## The data
++++

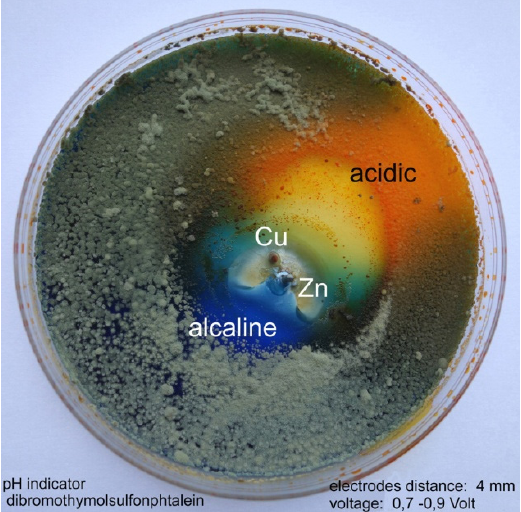
Figure 3. Influence of pH on fungal growth ( Penicillium spinulosum ) as an effect of galvanic action provoked by two electrodes of GALVI systems, photo A. Chlebicki.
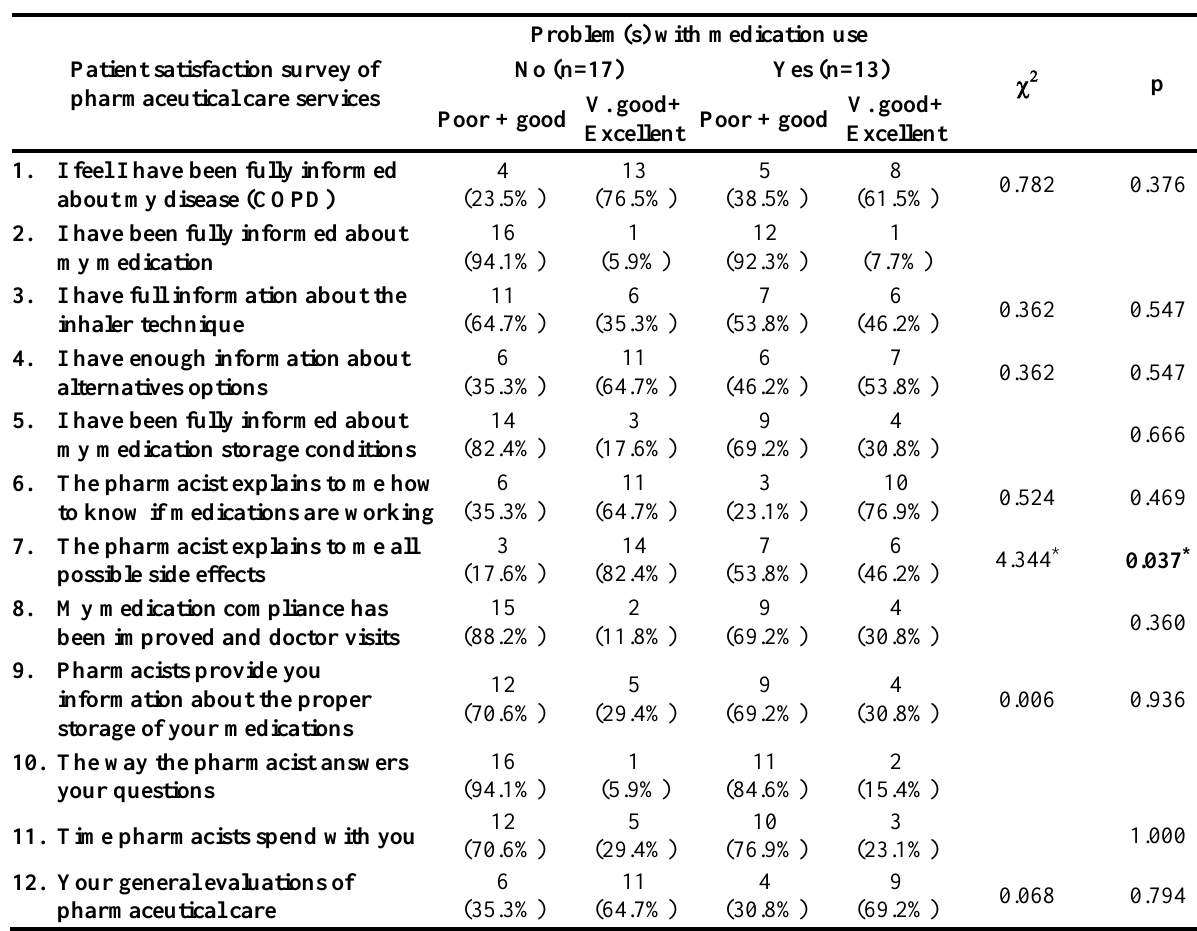
Table 4. Relation between a problem with medication use and patient satisfaction survey of pharmaceutical care services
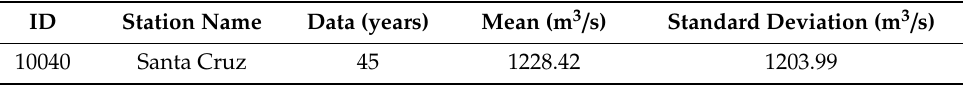
Table 3. Mean and standard deviation of Q for hydrometric station 10040.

++++

Repeat every line above exactly, minus the pictures.

Figure 3. Influence of pH on fungal growth ( Penicillium spinulosum ) as an effect of galvanic action provoked by two electrodes of GALVI systems, photo A. Chlebicki.
Table 4. Relation between a problem with medication use and patient satisfaction survey of pharmaceutical care services
Table 3. Mean and standard deviation of Q for hydrometric station 10040.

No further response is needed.